## [Action item]
Using the data below, return the stretch from the line that contains "(pin input line (at -17.78 -13.97" through the line that contains "(pin input line (at -15.24 -13.97", both included, exactly as it stands and nothing beyond it.

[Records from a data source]
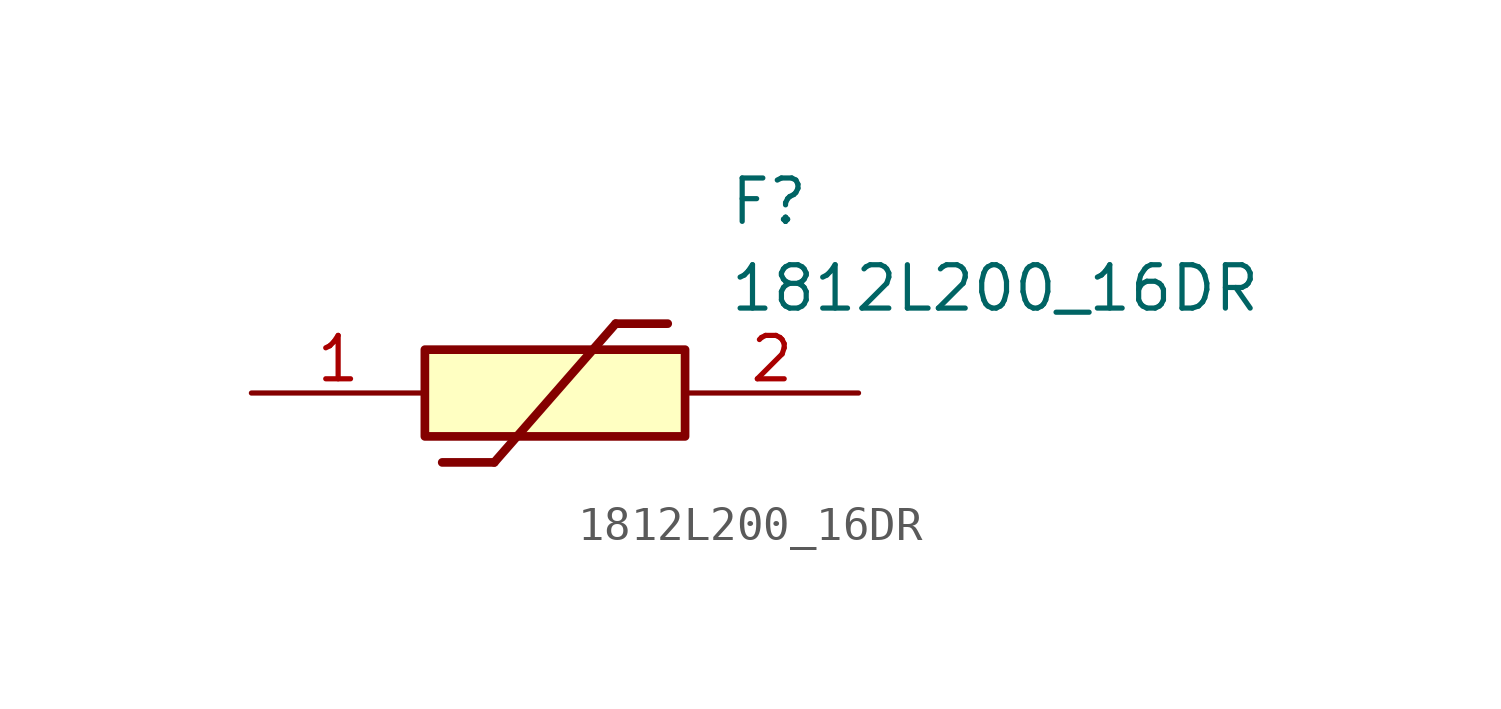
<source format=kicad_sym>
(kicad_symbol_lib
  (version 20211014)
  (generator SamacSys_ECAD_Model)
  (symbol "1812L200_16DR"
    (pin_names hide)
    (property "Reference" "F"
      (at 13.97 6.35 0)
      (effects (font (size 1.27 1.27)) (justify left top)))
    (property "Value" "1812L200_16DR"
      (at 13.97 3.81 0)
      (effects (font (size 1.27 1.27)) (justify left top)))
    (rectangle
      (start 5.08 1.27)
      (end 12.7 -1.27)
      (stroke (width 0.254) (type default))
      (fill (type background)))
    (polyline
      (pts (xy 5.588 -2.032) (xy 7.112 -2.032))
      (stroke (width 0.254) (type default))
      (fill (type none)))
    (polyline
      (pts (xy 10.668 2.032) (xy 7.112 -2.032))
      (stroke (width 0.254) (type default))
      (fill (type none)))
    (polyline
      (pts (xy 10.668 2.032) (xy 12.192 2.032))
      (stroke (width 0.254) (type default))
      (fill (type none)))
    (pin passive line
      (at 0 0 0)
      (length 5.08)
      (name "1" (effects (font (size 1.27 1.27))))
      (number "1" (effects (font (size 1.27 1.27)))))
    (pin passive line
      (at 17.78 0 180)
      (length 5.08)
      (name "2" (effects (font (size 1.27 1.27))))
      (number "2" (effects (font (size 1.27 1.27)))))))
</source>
---
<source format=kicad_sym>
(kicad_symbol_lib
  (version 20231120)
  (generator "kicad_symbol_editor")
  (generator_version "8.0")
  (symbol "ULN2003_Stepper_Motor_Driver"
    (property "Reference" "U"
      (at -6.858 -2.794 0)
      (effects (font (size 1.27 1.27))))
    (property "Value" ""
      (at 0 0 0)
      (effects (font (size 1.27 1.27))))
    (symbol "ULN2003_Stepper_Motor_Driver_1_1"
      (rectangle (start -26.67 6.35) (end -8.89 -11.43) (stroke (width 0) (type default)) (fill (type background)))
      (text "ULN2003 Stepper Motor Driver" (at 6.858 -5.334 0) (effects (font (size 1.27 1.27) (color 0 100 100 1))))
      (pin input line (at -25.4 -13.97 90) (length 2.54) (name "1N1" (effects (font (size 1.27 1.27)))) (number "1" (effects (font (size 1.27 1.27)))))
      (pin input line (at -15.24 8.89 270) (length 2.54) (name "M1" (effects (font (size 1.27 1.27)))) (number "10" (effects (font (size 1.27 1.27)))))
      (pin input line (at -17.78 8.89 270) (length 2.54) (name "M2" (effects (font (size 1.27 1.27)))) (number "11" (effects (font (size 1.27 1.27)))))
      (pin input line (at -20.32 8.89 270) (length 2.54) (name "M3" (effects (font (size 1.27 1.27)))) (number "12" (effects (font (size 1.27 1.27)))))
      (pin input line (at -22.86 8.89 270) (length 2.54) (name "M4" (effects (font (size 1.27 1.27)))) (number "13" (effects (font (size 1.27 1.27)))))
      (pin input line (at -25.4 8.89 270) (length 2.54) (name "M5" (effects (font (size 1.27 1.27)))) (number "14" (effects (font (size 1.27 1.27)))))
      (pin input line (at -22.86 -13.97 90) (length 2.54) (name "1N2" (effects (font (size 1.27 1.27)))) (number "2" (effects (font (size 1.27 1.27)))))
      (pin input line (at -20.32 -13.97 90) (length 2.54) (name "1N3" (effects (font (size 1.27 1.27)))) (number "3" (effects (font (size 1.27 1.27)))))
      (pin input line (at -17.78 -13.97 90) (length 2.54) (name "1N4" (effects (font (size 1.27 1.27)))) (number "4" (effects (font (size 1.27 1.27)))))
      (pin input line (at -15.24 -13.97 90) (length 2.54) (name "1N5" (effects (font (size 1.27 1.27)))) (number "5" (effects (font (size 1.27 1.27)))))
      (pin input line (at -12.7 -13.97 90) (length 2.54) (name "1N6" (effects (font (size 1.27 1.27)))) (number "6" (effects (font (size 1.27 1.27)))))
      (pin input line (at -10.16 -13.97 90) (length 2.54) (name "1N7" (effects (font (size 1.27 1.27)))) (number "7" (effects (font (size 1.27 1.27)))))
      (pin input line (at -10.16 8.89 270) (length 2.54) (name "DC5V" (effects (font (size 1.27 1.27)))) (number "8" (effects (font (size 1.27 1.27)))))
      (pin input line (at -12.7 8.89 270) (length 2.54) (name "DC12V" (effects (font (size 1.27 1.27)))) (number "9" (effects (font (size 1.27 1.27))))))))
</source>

## [Reply to the exercise]
      (pin input line (at -17.78 -13.97 90) (length 2.54) (name "1N4" (effects (font (size 1.27 1.27)))) (number "4" (effects (font (size 1.27 1.27)))))
      (pin input line (at -15.24 -13.97 90) (length 2.54) (name "1N5" (effects (font (size 1.27 1.27)))) (number "5" (effects (font (size 1.27 1.27)))))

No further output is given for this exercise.